Write the next part of the article on rewriting NAFTA into the USMCA, starting right after its final sentence.

Document text —

+===+

Rewriting NAFTA: Workers Improved USMCA
The North American Free Trade Agreement (NAFTA), which includes Canada, Mexico and the United States, was passed by Congress in 1993 with the promise it would create hundreds of thousands of U.S. jobs. Unfortunately for American working families, the opposite has occurred. To date, nearly 851,700 U.S. jobs have been lost or displaced since NAFTA took effect in 1994, according to a study by the Economic Policy Institute (EPI). The main reason for the job loss is a skyrocketing U.S. trade deficit with Mexico—reaching $66 billion in 2010.
Nearly 20 years after NAFTA was passed, all 50 states, the District of Columbia and Puerto Rico have seen jobs lost or displaced to Mexico.
In May of 2017, President Donald Trump began the renegotiation of the North American Free Trade Agreement. On November 30, 2018, leaders of the United States, Canada, and Mexico signed the United States-Mexico-Canada Agreement (USMCA) or NAFTA 2.0.
Since the United States-Mexico-Canada Agreement (USMCA) was introduced as a possible replacement for NAFTA in 2017, working people have fought every single day to make sure that any deal benefited working people in all three countries.

+===+

Data to examine —
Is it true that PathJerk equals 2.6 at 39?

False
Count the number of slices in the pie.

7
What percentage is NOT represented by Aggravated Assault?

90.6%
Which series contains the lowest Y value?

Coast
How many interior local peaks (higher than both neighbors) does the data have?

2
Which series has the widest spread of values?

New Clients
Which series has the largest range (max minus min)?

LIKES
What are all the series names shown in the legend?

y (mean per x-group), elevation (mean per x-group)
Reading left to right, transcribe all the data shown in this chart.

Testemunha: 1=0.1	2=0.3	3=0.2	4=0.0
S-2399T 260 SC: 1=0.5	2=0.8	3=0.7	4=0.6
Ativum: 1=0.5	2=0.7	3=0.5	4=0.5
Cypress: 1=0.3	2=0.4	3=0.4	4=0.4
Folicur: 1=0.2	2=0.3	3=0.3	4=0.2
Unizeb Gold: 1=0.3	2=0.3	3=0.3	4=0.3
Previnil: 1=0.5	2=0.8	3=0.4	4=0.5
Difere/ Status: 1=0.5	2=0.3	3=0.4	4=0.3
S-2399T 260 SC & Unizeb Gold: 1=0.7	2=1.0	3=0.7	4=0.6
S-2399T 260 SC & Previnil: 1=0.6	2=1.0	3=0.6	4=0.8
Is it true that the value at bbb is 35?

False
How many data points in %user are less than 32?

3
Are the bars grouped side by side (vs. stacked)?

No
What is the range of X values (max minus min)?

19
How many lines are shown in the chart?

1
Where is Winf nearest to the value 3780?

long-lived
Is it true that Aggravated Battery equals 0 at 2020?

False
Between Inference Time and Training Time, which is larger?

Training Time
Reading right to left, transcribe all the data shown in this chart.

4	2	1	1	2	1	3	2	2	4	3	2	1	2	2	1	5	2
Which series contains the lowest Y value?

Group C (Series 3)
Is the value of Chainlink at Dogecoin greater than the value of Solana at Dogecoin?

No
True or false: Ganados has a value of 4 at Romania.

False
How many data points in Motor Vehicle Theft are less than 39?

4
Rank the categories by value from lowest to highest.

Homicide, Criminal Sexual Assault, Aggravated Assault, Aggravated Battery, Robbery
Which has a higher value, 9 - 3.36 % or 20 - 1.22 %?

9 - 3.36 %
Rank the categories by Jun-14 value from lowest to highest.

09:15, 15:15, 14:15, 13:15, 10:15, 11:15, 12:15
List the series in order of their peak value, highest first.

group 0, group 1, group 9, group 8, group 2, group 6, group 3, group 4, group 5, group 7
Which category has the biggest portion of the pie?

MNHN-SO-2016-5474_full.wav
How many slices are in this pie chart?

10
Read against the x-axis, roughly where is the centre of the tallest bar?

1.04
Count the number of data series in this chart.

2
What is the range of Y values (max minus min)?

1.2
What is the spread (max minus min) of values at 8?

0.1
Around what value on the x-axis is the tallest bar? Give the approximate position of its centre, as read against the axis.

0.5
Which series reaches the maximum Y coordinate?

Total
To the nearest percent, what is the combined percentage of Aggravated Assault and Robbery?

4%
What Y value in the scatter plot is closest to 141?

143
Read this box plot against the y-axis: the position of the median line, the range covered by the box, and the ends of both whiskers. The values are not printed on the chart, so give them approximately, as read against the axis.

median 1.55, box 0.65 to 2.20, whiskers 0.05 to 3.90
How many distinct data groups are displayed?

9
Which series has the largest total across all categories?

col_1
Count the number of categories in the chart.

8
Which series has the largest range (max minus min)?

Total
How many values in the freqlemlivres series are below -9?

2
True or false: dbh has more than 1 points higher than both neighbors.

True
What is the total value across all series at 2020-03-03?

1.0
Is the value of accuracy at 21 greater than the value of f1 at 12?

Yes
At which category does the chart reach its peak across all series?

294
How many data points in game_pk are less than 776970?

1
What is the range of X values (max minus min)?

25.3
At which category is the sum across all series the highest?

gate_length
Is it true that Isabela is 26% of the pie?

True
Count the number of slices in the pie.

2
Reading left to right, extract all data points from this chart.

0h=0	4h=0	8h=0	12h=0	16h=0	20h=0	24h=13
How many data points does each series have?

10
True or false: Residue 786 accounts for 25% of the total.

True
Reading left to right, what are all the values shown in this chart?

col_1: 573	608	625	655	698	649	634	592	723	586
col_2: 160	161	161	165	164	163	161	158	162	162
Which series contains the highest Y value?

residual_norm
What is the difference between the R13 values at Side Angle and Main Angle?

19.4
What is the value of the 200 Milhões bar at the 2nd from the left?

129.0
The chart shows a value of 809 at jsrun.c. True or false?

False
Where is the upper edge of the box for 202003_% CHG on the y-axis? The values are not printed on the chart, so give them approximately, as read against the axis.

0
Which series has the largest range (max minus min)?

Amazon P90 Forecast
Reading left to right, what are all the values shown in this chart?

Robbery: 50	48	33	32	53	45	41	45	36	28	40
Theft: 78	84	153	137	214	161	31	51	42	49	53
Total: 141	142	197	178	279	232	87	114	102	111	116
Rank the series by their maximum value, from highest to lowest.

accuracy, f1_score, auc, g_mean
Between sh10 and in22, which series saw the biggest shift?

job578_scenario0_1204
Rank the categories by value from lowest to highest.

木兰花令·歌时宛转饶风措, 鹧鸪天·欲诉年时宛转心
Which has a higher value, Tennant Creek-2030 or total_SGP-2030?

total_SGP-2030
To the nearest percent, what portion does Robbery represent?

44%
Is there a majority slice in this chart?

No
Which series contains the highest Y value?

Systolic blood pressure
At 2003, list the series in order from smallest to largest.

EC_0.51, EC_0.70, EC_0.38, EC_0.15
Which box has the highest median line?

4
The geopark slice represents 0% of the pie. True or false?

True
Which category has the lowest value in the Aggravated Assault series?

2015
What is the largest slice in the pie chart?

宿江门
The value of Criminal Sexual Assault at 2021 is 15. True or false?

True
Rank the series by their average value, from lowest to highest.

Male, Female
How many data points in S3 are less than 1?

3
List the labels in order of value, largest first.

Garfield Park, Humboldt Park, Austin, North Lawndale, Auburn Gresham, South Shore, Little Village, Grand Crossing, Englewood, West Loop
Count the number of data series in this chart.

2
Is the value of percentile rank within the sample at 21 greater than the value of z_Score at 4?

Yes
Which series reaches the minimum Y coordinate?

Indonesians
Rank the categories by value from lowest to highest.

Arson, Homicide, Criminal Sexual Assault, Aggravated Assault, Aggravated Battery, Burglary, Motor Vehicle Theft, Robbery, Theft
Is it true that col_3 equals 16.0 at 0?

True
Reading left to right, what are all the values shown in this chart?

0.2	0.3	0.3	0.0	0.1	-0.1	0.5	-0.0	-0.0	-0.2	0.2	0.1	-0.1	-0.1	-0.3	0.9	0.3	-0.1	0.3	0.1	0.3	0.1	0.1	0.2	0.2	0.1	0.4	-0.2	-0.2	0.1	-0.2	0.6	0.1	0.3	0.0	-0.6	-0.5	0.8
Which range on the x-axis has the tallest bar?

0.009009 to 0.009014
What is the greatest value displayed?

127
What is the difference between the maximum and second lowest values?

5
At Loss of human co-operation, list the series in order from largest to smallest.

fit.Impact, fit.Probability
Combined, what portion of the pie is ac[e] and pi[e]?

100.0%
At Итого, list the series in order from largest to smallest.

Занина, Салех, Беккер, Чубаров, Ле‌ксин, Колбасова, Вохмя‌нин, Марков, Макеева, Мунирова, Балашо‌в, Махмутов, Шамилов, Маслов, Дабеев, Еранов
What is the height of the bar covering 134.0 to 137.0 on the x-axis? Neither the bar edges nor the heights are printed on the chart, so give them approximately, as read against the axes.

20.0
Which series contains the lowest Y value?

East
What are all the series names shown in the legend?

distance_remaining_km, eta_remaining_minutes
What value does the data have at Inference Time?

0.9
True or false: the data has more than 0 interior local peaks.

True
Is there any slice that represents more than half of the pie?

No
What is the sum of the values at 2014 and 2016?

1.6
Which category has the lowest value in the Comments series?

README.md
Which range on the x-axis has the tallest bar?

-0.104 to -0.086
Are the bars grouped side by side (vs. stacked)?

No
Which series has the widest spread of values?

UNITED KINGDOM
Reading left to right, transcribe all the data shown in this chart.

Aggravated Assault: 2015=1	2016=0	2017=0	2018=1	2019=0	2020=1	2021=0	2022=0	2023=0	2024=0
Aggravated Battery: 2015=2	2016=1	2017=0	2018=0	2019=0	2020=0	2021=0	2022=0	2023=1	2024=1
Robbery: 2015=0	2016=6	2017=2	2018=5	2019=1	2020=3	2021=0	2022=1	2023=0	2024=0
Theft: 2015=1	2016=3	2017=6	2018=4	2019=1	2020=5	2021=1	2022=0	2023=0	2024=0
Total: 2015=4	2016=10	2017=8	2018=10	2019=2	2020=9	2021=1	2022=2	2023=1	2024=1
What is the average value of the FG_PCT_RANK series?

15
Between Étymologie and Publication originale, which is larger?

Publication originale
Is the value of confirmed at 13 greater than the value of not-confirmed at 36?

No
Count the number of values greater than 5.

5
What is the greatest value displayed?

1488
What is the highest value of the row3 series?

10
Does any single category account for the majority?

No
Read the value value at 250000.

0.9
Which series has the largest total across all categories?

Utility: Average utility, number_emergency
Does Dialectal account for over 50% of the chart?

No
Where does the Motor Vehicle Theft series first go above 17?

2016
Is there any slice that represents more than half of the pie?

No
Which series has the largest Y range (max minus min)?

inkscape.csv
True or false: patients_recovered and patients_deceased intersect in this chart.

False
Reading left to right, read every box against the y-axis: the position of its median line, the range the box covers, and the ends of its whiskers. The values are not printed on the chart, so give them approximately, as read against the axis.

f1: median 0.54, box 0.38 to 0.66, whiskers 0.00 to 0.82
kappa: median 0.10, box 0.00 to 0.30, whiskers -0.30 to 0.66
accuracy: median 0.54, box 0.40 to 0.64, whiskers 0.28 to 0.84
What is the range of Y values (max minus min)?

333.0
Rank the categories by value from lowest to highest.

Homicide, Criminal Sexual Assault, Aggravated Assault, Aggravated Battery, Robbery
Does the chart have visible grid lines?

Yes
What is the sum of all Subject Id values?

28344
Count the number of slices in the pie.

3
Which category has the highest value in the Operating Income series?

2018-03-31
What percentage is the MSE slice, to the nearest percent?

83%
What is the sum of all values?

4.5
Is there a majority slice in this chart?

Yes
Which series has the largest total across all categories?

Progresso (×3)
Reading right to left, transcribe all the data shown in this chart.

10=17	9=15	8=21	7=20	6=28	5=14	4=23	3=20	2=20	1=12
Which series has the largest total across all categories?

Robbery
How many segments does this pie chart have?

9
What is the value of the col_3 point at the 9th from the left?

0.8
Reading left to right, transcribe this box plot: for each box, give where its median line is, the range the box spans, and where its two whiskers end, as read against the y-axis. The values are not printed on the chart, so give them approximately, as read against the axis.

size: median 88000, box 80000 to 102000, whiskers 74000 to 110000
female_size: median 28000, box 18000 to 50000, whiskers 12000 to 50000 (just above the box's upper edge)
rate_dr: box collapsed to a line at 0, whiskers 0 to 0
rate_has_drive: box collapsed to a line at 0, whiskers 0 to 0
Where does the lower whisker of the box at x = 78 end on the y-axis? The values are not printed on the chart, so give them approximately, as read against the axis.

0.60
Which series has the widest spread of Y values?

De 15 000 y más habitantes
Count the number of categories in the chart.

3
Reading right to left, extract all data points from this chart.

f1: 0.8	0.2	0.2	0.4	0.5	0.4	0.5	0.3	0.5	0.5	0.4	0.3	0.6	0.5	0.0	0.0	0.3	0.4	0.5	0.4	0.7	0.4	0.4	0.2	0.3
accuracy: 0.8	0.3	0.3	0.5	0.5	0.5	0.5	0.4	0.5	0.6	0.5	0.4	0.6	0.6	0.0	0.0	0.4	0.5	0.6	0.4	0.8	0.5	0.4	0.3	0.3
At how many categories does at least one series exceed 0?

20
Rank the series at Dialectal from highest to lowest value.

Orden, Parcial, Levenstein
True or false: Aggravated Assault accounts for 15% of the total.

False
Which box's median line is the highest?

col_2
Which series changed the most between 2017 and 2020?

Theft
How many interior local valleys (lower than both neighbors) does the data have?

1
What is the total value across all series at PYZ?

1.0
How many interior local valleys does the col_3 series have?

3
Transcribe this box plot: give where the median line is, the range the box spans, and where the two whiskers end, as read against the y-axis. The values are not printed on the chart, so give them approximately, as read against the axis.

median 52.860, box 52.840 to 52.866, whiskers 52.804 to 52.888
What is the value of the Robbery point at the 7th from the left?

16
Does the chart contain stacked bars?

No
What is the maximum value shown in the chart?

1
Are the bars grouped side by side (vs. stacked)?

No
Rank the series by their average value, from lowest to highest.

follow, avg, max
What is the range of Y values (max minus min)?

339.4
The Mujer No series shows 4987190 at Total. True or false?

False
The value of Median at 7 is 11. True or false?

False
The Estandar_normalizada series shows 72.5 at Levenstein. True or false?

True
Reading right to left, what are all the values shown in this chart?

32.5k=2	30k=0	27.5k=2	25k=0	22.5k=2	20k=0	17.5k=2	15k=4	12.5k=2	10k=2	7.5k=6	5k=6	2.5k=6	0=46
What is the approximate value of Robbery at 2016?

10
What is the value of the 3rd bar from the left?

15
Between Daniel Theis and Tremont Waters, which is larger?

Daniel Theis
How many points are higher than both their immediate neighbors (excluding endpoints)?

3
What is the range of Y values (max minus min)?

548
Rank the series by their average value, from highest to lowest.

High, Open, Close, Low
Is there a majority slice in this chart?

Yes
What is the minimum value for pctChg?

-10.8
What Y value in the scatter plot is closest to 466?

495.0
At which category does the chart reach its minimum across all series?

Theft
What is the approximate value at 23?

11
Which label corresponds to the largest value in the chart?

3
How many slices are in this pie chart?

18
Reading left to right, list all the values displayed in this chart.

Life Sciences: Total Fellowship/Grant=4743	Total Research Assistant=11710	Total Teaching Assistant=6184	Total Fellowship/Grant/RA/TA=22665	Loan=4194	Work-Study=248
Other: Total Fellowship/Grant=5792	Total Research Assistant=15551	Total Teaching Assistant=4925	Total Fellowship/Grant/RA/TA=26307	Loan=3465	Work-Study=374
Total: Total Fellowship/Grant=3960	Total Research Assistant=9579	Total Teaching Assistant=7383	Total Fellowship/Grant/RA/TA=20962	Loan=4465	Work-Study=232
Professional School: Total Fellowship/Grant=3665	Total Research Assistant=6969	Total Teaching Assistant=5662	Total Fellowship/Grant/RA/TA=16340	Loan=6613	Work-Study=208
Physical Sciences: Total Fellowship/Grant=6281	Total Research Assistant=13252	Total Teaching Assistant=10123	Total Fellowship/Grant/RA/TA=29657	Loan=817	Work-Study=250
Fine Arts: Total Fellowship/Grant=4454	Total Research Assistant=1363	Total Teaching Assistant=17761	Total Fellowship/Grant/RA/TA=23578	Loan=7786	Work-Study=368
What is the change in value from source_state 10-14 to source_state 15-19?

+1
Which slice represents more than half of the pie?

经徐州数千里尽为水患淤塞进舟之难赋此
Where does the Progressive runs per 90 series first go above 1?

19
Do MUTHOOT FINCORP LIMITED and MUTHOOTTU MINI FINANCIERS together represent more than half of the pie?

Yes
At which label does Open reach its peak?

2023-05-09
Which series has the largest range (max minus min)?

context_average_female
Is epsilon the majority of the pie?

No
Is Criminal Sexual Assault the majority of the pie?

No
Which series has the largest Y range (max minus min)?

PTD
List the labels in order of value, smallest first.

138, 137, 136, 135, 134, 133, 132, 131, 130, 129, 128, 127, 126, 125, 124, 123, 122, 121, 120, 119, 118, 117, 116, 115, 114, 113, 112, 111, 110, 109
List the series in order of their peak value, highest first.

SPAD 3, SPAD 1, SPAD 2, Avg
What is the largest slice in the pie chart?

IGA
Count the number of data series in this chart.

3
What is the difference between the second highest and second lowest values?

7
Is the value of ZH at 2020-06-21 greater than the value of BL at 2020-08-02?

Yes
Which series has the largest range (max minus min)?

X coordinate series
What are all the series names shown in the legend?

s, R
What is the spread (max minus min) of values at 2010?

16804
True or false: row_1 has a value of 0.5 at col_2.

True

+===+

Exercise answer —
After many rounds of negotiations, and tireless support from allies like House Speaker Nancy Pelosi, House Ways and Means Committee Chairman Richard Neal and Senate champions like Sherrod Brown and Ron Wyden, working people fought for and secured a USMCA that is an improvement over both the original NAFTA and the flawed proposal brought forward in 2017.
On December 10, 2019, then AFL-CIO President Richard Trumka endorsed the renegotiated USMCA stating, “for the first time, there truly will be enforceable labor standards—including a process that allows for the inspections of factories and facilities that are not living up to their obligations. The USMCA also eliminates special carve outs for corporations like the giveaway to Big Pharma in the administration’s initial proposal and loopholes designed to make it harder to prosecute labor violations.”
Here are nine key issues of enforcement that working people highlighted which were added or improved upon current law.
- Enforceable Labor Standards
- Facility-specific labor enforcement mechanism
- Unreasonable legal barriers to bringing labor claims
- Mexican labor-law reform
- Violence against trade unionists
- Bans trade of forced-labor goods
- Investor-State Dispute Settlement
- Access to medicines
- Rules of Origin
Facts and Figures
Manufacturing is present in every state across the nation, including the District of Columbia, and contributes about 12 percent to the U.S. Gross Domestic Product (GDP). An innovative and growing manufacturing sector is vital to America’s economic and national security, as well as to providing good jobs for future generations of workers.
Unfortunately, bad trade policies and corporate greed have led to mass offshoring of millions of American jobs. The economic theory is that offshoring and outsourcing reduce production cost furthering corporate profits, but the economic reality of offshoring on working Americans and local communities has been dire.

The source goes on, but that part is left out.